True-or-false Games quiz
In honor of outdoor sports, our home state of Vermont, the recently completed winter Olympics and National Public Radio’s “Wait Wait … Don’t Tell Me” (hosted by Peter Segal and Carl Kassell) — and by demand of my reading public — I present yet another edition of my own sporadically offered quiz column. Last time, I offered a collection of strange outdoor products guaranteed to improve your hunting, fishing or camping experience. Contestants had to determine which one of them was false.
This week’s topic: winter Olympic sports and Vermont. I present to you three claims about Vermont in relationship to the Olympics and its sports. One of the three claims is false, though I’ll try to defend all three.
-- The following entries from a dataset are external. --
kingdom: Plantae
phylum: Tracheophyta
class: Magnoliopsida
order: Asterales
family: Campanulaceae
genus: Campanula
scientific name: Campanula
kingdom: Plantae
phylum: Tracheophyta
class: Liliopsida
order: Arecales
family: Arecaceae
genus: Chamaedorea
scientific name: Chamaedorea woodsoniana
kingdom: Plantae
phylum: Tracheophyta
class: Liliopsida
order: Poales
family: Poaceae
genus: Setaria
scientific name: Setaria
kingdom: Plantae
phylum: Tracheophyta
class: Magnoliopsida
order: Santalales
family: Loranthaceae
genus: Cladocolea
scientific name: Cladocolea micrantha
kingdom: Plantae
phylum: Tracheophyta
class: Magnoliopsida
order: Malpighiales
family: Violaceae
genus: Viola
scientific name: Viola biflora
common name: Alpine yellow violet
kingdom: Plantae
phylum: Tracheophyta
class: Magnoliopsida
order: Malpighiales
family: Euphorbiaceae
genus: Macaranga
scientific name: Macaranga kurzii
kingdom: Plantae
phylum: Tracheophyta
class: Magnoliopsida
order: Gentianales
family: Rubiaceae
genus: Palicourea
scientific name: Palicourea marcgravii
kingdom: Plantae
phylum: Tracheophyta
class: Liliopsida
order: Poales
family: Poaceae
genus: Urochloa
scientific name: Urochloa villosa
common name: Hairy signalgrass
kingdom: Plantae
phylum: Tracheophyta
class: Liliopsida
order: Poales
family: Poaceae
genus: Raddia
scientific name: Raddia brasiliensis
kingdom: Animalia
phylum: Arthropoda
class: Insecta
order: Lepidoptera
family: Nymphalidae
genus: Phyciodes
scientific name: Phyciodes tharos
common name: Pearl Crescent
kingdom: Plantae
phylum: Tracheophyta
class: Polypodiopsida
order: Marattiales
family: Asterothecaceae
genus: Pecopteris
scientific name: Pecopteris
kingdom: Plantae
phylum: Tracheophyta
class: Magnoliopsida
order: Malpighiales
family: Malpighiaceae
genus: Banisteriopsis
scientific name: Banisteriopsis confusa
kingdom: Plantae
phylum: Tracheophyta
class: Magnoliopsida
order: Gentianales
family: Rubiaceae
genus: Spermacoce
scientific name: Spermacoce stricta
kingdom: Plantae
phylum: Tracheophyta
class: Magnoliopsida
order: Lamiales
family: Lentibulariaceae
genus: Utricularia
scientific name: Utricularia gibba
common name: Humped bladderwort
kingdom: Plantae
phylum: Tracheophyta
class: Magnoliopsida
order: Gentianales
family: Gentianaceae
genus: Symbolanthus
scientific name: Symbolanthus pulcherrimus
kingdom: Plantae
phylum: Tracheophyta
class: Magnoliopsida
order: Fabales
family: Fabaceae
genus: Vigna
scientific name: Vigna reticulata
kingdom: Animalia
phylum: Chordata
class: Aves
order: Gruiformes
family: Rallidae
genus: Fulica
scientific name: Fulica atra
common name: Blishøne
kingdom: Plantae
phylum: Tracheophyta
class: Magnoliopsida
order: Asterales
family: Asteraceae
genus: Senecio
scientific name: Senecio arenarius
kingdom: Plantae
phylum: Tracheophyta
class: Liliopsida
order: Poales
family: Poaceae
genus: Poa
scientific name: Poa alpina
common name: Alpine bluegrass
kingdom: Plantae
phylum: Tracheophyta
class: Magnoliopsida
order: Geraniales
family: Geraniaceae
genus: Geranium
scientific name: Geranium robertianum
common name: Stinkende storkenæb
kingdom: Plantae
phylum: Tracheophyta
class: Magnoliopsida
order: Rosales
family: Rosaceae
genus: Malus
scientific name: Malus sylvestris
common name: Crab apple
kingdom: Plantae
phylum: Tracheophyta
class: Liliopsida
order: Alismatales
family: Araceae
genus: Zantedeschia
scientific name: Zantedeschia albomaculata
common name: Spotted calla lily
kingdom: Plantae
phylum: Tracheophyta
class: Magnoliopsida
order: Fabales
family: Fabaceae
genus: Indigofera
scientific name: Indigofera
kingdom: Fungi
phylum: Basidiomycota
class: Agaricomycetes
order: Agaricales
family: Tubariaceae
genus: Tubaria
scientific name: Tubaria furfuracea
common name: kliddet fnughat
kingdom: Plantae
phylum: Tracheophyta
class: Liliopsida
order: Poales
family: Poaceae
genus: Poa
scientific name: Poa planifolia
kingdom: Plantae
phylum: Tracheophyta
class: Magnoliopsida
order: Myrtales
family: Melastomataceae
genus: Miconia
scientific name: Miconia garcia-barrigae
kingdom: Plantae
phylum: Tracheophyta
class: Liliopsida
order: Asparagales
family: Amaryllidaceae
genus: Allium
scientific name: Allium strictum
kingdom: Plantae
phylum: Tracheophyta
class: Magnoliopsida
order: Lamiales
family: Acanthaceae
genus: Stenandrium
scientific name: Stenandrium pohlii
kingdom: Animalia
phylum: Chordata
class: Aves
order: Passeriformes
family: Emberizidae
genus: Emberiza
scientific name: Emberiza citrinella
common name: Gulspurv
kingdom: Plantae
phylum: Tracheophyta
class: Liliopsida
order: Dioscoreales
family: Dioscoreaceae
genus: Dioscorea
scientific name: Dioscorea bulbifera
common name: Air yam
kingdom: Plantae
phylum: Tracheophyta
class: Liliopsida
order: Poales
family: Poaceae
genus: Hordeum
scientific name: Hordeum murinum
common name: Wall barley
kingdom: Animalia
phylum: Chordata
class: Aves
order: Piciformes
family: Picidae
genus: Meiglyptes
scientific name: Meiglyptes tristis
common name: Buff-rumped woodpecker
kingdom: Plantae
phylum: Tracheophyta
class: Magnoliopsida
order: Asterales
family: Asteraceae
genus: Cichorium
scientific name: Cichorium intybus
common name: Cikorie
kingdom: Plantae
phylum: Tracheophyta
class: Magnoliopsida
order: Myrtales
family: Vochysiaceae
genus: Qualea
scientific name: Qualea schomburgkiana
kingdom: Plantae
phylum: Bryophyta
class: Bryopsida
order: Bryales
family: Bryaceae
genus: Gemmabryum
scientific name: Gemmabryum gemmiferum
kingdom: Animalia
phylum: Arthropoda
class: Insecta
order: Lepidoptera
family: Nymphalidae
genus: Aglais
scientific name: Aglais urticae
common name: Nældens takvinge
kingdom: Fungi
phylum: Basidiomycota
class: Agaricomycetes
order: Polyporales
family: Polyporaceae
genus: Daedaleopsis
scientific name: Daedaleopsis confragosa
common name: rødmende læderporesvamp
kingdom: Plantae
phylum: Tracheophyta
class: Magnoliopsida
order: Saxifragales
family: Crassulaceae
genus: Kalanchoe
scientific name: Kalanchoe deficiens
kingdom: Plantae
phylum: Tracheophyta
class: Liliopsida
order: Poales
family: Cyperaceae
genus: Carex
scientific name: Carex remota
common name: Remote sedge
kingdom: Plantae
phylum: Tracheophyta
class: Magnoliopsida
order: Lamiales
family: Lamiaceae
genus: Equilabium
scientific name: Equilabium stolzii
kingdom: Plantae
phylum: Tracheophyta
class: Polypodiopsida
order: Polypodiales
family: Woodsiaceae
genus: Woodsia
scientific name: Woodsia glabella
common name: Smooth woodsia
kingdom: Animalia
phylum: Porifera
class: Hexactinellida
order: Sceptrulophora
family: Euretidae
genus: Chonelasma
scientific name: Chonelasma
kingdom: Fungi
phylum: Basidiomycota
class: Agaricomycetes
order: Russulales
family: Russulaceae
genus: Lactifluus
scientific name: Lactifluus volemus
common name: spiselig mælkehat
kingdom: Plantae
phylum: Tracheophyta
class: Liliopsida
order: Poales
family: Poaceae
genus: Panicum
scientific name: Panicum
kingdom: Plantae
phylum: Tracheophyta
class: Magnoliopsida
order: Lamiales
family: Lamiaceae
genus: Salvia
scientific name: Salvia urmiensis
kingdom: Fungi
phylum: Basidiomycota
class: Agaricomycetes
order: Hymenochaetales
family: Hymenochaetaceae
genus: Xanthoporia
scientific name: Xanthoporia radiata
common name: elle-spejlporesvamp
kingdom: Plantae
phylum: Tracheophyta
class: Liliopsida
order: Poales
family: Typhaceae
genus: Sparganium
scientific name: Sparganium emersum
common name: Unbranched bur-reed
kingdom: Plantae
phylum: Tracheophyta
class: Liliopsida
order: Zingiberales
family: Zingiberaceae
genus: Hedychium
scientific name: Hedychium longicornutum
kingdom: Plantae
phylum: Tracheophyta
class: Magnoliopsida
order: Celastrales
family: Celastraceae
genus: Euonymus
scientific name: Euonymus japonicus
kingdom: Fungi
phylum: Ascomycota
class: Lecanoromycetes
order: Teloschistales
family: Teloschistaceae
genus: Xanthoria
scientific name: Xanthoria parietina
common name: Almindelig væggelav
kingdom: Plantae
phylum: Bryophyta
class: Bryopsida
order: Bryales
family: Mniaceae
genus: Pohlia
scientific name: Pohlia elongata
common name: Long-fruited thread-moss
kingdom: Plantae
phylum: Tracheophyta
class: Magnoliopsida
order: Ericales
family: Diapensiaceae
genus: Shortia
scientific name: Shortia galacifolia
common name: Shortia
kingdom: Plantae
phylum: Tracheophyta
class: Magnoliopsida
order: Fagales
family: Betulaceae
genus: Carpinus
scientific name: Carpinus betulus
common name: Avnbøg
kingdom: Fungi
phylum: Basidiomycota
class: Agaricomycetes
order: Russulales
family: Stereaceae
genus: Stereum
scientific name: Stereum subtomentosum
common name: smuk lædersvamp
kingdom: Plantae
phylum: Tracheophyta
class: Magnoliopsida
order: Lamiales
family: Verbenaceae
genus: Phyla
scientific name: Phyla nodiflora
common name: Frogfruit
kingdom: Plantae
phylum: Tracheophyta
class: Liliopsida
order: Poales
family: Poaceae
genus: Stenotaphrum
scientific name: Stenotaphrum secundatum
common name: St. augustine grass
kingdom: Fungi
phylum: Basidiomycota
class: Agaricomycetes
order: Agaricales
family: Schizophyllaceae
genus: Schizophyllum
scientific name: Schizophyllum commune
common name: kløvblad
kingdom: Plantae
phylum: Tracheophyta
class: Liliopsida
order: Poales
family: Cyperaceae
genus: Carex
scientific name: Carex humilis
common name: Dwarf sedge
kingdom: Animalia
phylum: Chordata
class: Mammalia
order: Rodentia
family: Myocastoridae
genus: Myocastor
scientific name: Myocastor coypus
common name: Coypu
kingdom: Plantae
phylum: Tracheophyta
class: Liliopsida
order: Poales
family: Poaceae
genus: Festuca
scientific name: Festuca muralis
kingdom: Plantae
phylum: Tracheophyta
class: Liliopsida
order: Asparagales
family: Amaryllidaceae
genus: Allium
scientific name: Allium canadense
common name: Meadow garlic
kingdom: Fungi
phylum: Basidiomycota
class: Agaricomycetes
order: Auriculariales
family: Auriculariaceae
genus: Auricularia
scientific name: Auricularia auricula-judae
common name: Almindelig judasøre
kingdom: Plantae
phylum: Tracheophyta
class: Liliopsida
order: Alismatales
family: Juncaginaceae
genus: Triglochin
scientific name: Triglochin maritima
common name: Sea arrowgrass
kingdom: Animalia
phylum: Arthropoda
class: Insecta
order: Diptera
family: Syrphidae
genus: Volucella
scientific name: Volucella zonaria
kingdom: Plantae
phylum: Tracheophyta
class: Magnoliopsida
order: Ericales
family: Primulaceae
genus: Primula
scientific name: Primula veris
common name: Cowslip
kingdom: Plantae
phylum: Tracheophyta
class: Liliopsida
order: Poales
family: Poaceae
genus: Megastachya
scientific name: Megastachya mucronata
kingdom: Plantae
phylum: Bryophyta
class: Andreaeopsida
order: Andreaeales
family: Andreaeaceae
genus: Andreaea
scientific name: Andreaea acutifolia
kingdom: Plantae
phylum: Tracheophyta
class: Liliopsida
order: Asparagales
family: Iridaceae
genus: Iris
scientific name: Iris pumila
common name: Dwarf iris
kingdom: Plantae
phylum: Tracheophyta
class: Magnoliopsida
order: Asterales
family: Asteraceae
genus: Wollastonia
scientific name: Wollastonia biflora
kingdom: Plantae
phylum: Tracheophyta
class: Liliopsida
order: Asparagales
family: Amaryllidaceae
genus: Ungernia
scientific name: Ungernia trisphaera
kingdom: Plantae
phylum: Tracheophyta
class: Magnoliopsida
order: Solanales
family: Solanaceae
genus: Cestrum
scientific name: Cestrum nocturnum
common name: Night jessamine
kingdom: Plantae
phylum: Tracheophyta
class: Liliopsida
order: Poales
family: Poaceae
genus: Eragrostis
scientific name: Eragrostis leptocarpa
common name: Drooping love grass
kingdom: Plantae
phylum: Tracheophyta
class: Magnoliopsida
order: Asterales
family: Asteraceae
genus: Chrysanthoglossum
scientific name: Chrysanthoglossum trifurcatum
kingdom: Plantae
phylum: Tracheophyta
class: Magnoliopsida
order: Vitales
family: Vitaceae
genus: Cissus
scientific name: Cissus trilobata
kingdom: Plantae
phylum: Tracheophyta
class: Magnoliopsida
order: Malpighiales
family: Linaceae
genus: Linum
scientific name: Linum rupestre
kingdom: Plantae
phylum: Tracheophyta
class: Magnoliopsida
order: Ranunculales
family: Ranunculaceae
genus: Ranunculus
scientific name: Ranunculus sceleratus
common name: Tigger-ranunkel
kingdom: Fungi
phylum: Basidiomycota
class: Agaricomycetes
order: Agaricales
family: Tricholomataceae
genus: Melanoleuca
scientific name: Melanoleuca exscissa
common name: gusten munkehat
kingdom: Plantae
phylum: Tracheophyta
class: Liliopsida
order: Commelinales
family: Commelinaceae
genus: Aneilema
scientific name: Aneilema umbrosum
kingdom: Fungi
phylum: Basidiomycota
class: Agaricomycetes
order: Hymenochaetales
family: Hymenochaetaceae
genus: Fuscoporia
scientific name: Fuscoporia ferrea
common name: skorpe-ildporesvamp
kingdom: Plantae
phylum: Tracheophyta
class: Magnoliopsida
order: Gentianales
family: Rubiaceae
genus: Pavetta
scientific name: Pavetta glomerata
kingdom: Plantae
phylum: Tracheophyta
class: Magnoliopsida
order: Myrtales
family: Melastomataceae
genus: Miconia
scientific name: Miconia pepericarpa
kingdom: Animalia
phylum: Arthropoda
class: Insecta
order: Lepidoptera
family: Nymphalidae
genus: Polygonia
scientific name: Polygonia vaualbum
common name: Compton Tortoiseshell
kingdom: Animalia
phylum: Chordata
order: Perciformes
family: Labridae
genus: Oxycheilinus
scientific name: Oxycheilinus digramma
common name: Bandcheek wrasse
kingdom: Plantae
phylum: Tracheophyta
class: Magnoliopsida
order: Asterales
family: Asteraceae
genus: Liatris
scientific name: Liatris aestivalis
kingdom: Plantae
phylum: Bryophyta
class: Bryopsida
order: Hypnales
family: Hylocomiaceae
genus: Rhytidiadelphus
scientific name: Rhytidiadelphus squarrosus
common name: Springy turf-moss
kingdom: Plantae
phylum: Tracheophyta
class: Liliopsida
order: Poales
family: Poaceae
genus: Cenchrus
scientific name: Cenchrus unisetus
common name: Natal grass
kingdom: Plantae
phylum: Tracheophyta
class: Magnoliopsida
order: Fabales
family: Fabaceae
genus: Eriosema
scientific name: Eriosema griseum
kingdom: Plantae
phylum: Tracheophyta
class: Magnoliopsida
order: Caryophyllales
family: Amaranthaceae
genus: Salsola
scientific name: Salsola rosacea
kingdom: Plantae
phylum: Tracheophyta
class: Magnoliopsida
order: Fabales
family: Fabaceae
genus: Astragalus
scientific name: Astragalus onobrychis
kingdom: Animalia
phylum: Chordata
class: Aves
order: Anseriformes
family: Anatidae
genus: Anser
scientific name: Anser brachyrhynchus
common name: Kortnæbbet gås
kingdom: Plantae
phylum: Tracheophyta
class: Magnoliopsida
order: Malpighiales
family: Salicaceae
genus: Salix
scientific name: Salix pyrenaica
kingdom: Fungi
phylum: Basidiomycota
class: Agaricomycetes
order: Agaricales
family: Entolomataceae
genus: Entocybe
Claim one. Did you know that Vermont sent more athletes to Vancouver on the U.S. Olympic Team in 2010 than any other state in the country? Hard to believe, isn’t it? Sure, we’re a winter sports state. Snowboards were invented here! We have almost as many commercial ski and/or snowboard areas (18) as does Colorado (20), and way more than Idaho (6), Montana (7) or even Utah (10). But with a population under a million, it’s still stunning and hard to fathom that we could send the most athletes to the winter Olympics. Yet if you were watching the Olympics, maybe you’re less surprised. Familiar names kept getting mentioned, starting with the United States’ very first Olympic gold medal of 2010, won by Vermont’s own Hannah Kearney.
Claim two. Vermont not only has one of the lowest populations of any state in the country, it is also physically one of the smallest. And yet, once again, we boast great things. Vermont has the longest backcountry Nordic ski trail of any state in the country. Longer than anything you can find in Utah, Nevada, Idaho, Wyoming, Montana or Maine. Longer even than any cross-country ski trail you can find in Alaska, and that’s the state that hosts the famous long-distance dogsled race known as the Iditarod. Just how long is Vermont’s trail? 300 miles. So what are you waiting for? There’s still some snow on the ground.
Claim three. One reason that we have a such a success rate at sending athletes to the winter games, and overcoming the hurdles to create the nation’s longest backcountry ski trail, is that we’ve been doing it the longest. We have not only the most of something and the longest of something, but also the oldest. Specifically, we have the oldest cross-country ski area in the country: the first commercially opened center to offer groomed cross-country trails, lessons, rentals, etc. It’s enough to make you want to sing, as though the hills themselves were alive with the sound of music.
So now it’s time to guess. Which claim was false?
If you guessed number two, try again. According to www.catamounttrail.org, the Catamount Trail runs 300 miles, the whole north-south distance of Vermont from Canada to Massachusetts. It has a mix of terrains and levels of difficulty, and also links several inns. making it a wonderful place for an inn-to-inn ski tour. Most importantly for this column, it has been named in several places as the longest backcountry ski trail in North America, though it is only within the last two years that it could make that claim. Begun officially in 1984, the Catamount Trail Association only completed the trail in 2008, linking the last sections together to form a continuous 300-mile experience. Though I’ve not come close to skiing the entire length, I’ve skied several portions. It’s not only a long trail, but a beautiful one.
You are also wrong if you guessed number three. Trapp Family Lodge in Stowe, one of my favorite places to ski, lays claim to being the oldest cross-country ski center in the country. It also has a wonderful ski school, with connections to past Olympians. The folks at Trapp were part of the inspiration for Tony Clark to start Blueberry Hill ski touring center here in Addison County, another of my favorite places to ski.
Which leaves, of course, only number one. Though Vermont did boast eight 2010 Olympians, an impressive number given the population of the state, that ranks the state only number 11. Minnesota led the way with 21 Olympians. (How many were on the curling team, I don’t know.) New York and Colorado were next with 19 and 17. In fact, Vermont can’t even claim first in New England as Massachusetts accounted for 12 members of the team. But at least we beat out New Hampshire (7) and Maine (2)!
Though I can’t get NPR’s Carl Kassell to leave a message on your answering machine, if you got the answer correct, feel free to leave a message on your own, boasting about your Vermont, Olympics and winter sports knowledge.